_Data listing_:

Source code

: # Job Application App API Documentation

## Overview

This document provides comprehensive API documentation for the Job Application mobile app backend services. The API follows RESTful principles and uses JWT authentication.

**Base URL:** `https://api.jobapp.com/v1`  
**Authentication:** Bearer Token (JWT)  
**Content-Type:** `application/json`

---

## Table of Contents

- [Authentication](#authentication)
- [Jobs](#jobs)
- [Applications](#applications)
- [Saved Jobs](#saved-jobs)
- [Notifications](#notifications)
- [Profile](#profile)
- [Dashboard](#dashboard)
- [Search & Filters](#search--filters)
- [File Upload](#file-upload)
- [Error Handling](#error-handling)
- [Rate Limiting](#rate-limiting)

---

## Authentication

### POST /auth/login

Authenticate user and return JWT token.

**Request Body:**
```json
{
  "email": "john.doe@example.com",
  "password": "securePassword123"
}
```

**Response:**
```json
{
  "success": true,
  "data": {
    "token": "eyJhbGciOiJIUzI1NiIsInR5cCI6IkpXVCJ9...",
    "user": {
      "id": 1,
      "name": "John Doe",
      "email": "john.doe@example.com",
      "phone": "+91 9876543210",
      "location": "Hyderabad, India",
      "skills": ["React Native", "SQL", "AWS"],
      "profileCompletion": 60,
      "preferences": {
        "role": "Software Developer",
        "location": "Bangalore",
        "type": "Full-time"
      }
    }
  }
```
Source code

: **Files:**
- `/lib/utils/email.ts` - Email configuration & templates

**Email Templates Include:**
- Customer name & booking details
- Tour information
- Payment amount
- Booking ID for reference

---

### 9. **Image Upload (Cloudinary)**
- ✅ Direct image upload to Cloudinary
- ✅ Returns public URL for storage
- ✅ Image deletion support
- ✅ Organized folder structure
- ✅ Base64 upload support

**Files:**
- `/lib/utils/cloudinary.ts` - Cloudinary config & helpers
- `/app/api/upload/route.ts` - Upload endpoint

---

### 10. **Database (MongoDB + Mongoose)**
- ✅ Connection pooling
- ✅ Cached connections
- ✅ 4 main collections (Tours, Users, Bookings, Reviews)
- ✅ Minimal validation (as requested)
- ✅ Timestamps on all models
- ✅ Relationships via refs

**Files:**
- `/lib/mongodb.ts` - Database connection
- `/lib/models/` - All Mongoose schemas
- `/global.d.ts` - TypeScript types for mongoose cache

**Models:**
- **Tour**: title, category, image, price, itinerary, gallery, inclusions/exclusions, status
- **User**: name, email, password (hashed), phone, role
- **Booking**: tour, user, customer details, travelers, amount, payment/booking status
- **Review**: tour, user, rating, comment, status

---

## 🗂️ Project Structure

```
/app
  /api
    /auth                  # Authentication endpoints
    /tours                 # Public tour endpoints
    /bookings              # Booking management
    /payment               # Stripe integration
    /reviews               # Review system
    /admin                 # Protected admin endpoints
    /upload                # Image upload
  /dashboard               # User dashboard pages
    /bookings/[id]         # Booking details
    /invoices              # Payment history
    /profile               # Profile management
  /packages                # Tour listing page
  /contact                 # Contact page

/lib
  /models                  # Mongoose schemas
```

_Exercise goal_: Show the lines of the listing above with "name".

_Response to this task_:
      "name": "John Doe",
- Customer name & booking details
- **User**: name, email, password (hashed), phone, role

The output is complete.